Question

How do you graph $ 4{x^2} + 49{y^2} + 294y + 245 = 0? $

Answer 1

Hint: To draw the graph of the given equation, compare it with the standard conic equation, you will get that the given equation is the equation of an ellipse. Then express the equation in standard form of an ellipse and then find coordinates of its center, vertices, co-vertices and foci and also find its eccentricity. And then with help of these parameters draw the required ellipse.

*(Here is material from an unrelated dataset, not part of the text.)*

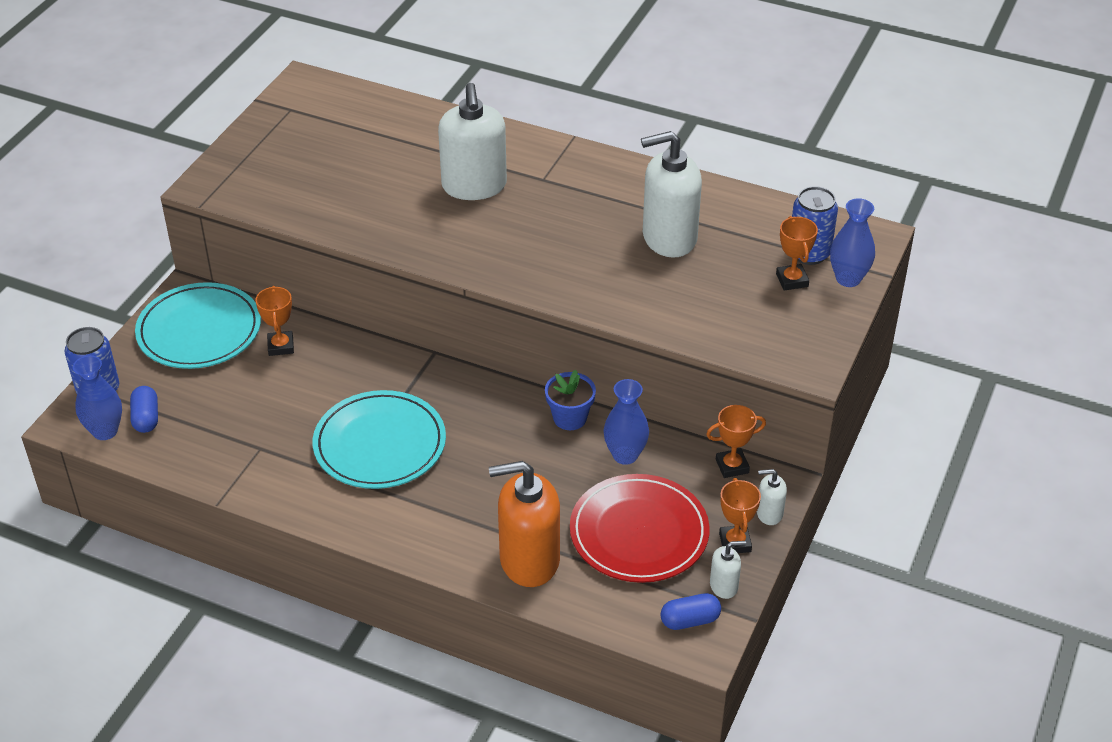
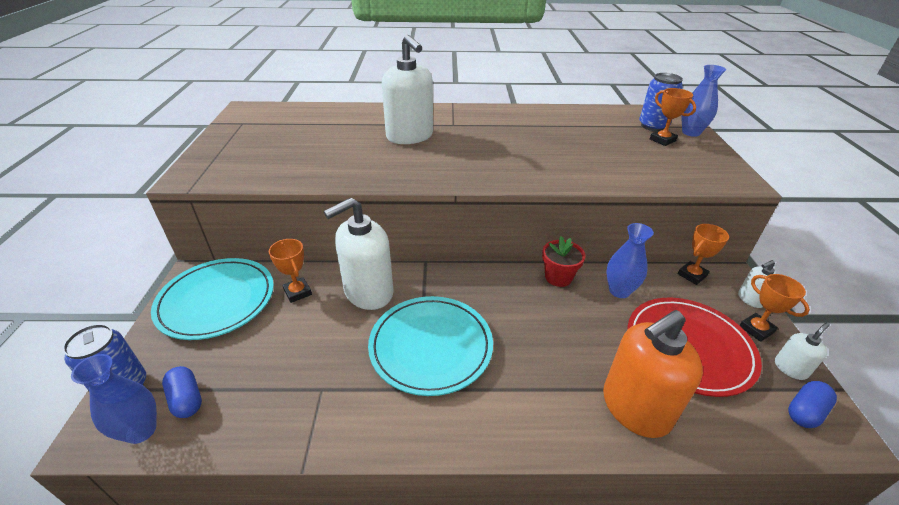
camera: 25 degrees left, 5 degrees down
(570, 418) = (558, 277): blue flower pot -> red flower pot
(669, 238) = (564, 136): white soap dispenser -> white soap dispenser (368, 292)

Complete step-by-step answer:
In order to draw the graph of the equation $ 4{x^2} + 49{y^2} + 294y + 245 = 0 $ we will first find out what this equation represents by comparing it with the general form of conic equation,
Since the given equation has a squared form of both variables that is $ x\;{\text{and}}\;y $ and also it has their coefficients positive, therefore the given equation is the equation of an ellipse.
Now converting the given equation into standard form of ellipse, we will get
 $
   \Rightarrow 4{x^2} + 49{y^2} + 294y + 245 = 0 \\
   \Rightarrow 4{x^2} + {(7y)^2} + 2 \times 7y \times 21 + {21^2} - {21^2} + 245 = 0 \\
   \Rightarrow 4{x^2} + {(7y + 21)^2} - 441 + 245 = 0 \\
   \Rightarrow 4{x^2} + {7^2}{(y + 3)^2} - 196 = 0 \\
   \Rightarrow 4{x^2} + 49{(y + 3)^2} = 196 \;
  $
Now dividing both sides of the equation with $ 4 \times 49 $ we will get
\[
   \Rightarrow \dfrac{{4{x^2} + 49{{(y + 3)}^2}}}{{4 \times 49}} = \dfrac{{196}}{{4 \times 49}} \\
   \Rightarrow \dfrac{{{x^2}}}{{49}} + \dfrac{{{{(y + 3)}^2}}}{4} = 1 \\
   \Rightarrow {\left( {\dfrac{{x - 0}}{7}} \right)^2} + {\left( {\dfrac{{y - ( - 3)}}{2}} \right)^2} = 1 \]
Comparing it with standard equation of ellipse \[{\left( {\dfrac{{x - h}}{a}} \right)^2} + {\left( {\dfrac{{y - k}}{b}} \right)^2} = 1\], we get
 $ h = 0,\;k = - 3,\;a = 7\;{\text{and}}\;b = 2 $
Now, finding parameters of the ellipse,
Coordinates of center point: $ (h,\;k) \equiv (0,\; - 3) $
Coordinates of vertices: $ (h - a,\;k) \equiv (0 - 7,\; - 3) \equiv ( - 7,\; - 3)\;{\text{and}}\;(h + a,\;k) \equiv (0 + 7,\; - 3) \equiv (7,\; - 3) $
Coordinates of co-vertices: $ (h,\;k - b) \equiv (0,\; - 3 - 2) \equiv (0,\; - 5)\;{\text{and}}\;(h,\;k + b) \equiv (0,\; - 3 + 2) \equiv (0,\; - 1) $
Coordinates of foci: \[\left( {h - \sqrt {{a^2} - {b^2}} ,\;k} \right) \equiv \left( {0 - \sqrt {{7^2} - {2^2}} ,\; - 3} \right) \equiv \left( { - \sqrt {45} ,\; - 3} \right)\;{\text{and}}\;\left( {h + \sqrt {{a^2} - {b^2}} ,\;k} \right) \equiv \left( {0 + \sqrt {{7^2} - {2^2}} ,\; - 3} \right) \equiv \left( {\sqrt {45} ,\; - 3} \right)\]
Eccentricity of the ellipse will be given as
 $ \dfrac{{\sqrt {{a^2} - {b^2}} }}{a} = \dfrac{{\sqrt {45} }}{7} $
Now with help of above parameters, graphing the equation of the ellipse below

Therefore this the required graph of the given equation.

Note: To graph this type of equations, your first step should be to check which conic section does the given equation belong to with help of either seeing the coefficients and powers of variables in the given equation or going through the determinant method. Also check whether it is horizontal or vertical conics.